### TEXT SHOWN
Feldspathic intrusive rocks, monzodiorite, monzonites and syenites, outcrop as lenticular masses separating the carbonatite units. All phases contain accessory muscovite, biotite, calcite and apatite. Nepheline syenite is also locally present and contains significant amounts of zircon.
Pods and layers of fenite occur within the Lonnie intrusive complex. The fenite is medium to dark-green in colour with gossanous weathering. It consists of aegirine and sodic amphibole with microcline, plagioclase and calcite in varying amounts. Trace constituents include pyrochlore, magnetite and zircon.
The host psammitic and semipelitic schists are recognizably fenitized for a few tens of metres beyond the intrusive contacts. Microcline, plagioclase and quartz are major constituents, with aegirine and arfvedsonite disseminated throughout, presumably replacing the original mafic silicate minerals. Biotite is present in trace amounts only. Calcite, apatite, magnetite and zircon may be present and coarse-grained arfvedsonite, magnetite and feldspar segregations may be developed locally.
The Lonnie carbonatite zone has been traced by surface trenching for a length of approximately 650 metres, with widths up to 50 metres. It strikes 120 degrees and dips approximately 60 degrees southwest.
In 1953, Earnest Floyd first discovered carbonatite along Granite Creek while prospecting for uranium with C. S. Powney, Mr. Almond and Mr. Kay.
In 1954, the first claims were staked by C. S. Powney and then sold to Kennecott Explorations.
In 1955, Kennecott Explorations completed a trenching program on the property and outlined a zone, 480 by 15 metres, grading 0.15 per cent niobium (Property File Rimfire Chisholm, E.O., 1960). A zone in the centre of the property averages 0.21 per cent niobium across a width of 7.6 metres and a length of 240 metres (Open File 1987-17). The presence of uranian pyrochlore has been determined from x-ray work by R.M. Thompson (Minister of Mines Annual Report 1954, page A97).

### DATASET EXCERPTS
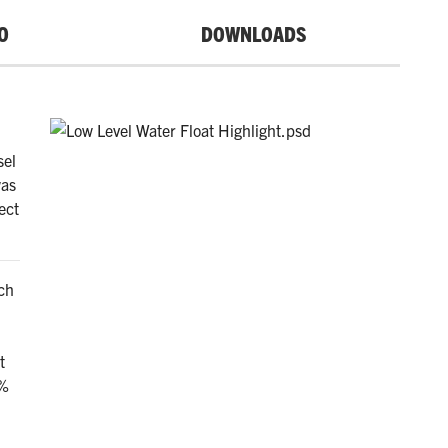
O
DOWNLOADS
sel
was
ect
ch
t
0%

### EXERCISE OBJECTIVE
Can you carry the description of the Lonnie carbonatite property forward, starting right after its last sentence?

### RESULT FOR THIS TASK
In 1969, Westrim Mining Corp. acquired the property and resampled the 1955 trenches.
In 1970, Westrim Mining Corp. dug five trenches at the southwest end of the showing.
In 1976, the claims were restaked by C. S. Powney.
In 1978, Moly Mite Mines Inc. optioned the property.
In 1979, Moly Mite Mines Inc. drilled three holes in the Lonnie showing but no assays were done on the core.
In 1982, H. M. Jones purchased the Wolverine Group claims which encompassed the Lonnie claims. Considerable work was done on the property including mapping, silt and soil sampling and magnetic surveys.
A 1990 survey of the area revealed thorium to be the radioactive element (F. Ferri, personal communication, 1990).
Inferred (possible) reserves at Lonnie are 272 000 tonnes grading 0.2 per cent niobium and up to 15 per cent zircon (Z.D. Hora, personal communication, 1991).
The property was dormant from 1991 to 2007.
In 2007, Rocher Deboule Minerals Corp. staked the Lonnie property.
In 2009, Rocher Deboule Minerals Corp. drilled five holes into the Lonnie 2 showing to the north but only found background values for niobium.
In 2010, Rocher Deboule Minerals Corp. was renamed American Manganese Inc. and conducted soil and rock sampling on the Lonnie property. Rara Terra Minerals Corp. optioned the property in late 2010.
In 2011, Rara Terra Minerals Corp. conducted an airborne magnetic survey and soil sampling.